> TASK ITEM A
Answer these from the SQL Server AlwaysOn post:
(i) With which SQL Server release did Microsoft introduce AlwaysOn?
(ii) Which operating system platform was used in the test environment?
(iii) How was the failure of the primary disk connection simulated?
> TASK ITEM B
Retype the part of the SQL Server AlwaysOn post starting at "With SQL Server" and ending at "from its use.".
━━━ QUOTED PASSAGE ━━━
Archive for April, 2014

SQL Server AlwaysOn – no automatic failover when database files are lost

Kategorien: Allgemein @en, knowledge base @en, News @en
Comments Off on SQL Server AlwaysOn – no automatic failover when database files are lost

With SQL Server Release 2012, Microsoft has introduced a new high-availability technology named “AlwaysOn”. It comes integrated with the database software and extends Microsoft’s high-availability portfolio. AlwaysOn is intended to eventually replace Database Mirroring entirely (refer to High Availability Solutions – MS TechNet).

In this post, we would like to familiarize you with the AlwaysOn technology, but also investigate a constellation of problems that can arise from its use.

What is AlwaysOn?

The SQL Server AlwaysOn (AO) technology has been extensively researched and documented online. We would like to point you to the FAQ on Microsoft’s TechNet website (Microsoft TechNet – AlwaysOn FAQ) and this insightful blog post by Juergen Thomas: SQL Server 2012 AlwaysOn – What is it?.

To put it simply:

AlwaysOn is an alternative high-availability solution for SQL Server databases that is available alongside Database Mirroring (DBM) and SQL Server Clustering. Its objective is to combine the advantages of these two HA solutions, while eliminating all of their disadvantages.

AO mitigates the complexity of a clustered SQL Server instance by means of locally installed SQL Server instances with locally attached storage. As with DBM, the database exists locally on each server.

Other than with DBM, however, a database secured with AO can be addressed using a unique DNS name / IP address. The application that uses the database is not aware of a potential failover and does not have to address another database server at runtime.

Today, a wide variety of business processes is mapped in IT systems and their execution depends on the availability and proper functioning of the systems they are based on. Particularly when it comes to systems that drive business-critical processes, downtime can result in significant financial losses. Users and administrators need to know that the databases that are protected by high-availability technologies will be available at any time even in case of error (hardware failures and the like). But does AlwaysOn function reliably and as expected for every conceivable error?

How does SQL Server / the database protected by AlwaysOn respond if the primary connection is lost (failure of the hard disks or SSDs)?

To answer this question, we set up the following test environment:

  • Operating system platform Windows Server 2012 R2
  • SQL Server 2012 SP1 CU2 (the exact patch level is irrelevant, the following applies to all SQL Server 2012 versions starting with RTM)
  • iSCSI-connected (internet Small Computer System Interface) LUNs for the test database protected by AO
  • Setup of Windows Server Failover Clustering
  • Provision of a test database on the iSCSI LUNs
  • Setup of an SQL Server AO Availability Group

     

Figure 1: AlwaysOn test setup

 

As illustrated in figure 2, the databases on both AlwaysOn test servers are currently synchronized.

Figure 2: Synchronous databases in AO

 

Now we will try to simulate the failure of the primary disk connection by setting the hard disk on which the data files of the primary database reside to offline in the Disk Manager.

One would expect SQL Server 2012 to detect the failure and respond accordingly by triggering a failover.
━━━ GIVEN MATERIAL ━━━
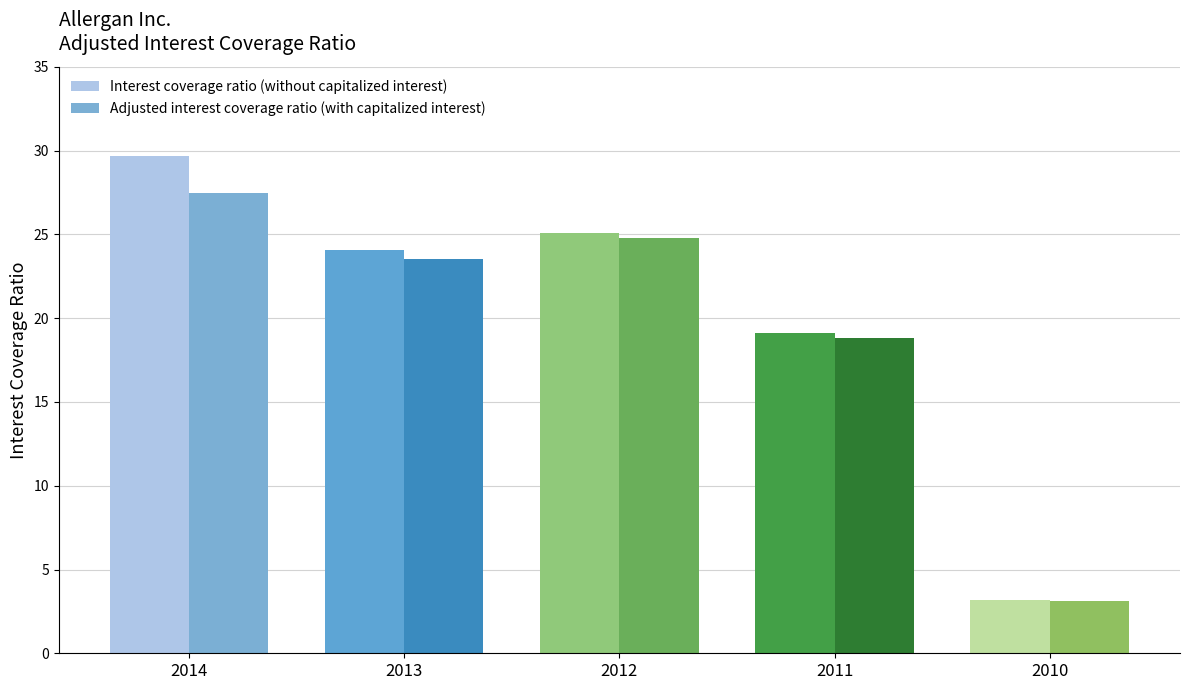

Are the bars horizontal?

No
━━━
> RESPONSE BOX A
(i) SQL Server Release 2012.
(ii) Windows Server 2012 R2.
(iii) The hard disk holding the data files of the primary database was set to offline in the Disk Manager.

> RESPONSE BOX B
With SQL Server Release 2012, Microsoft has introduced a new high-availability technology named “AlwaysOn”. It comes integrated with the database software and extends Microsoft’s high-availability portfolio. AlwaysOn is intended to eventually replace Database Mirroring entirely (refer to High Availability Solutions – MS TechNet).

In this post, we would like to familiarize you with the AlwaysOn technology, but also investigate a constellation of problems that can arise from its use.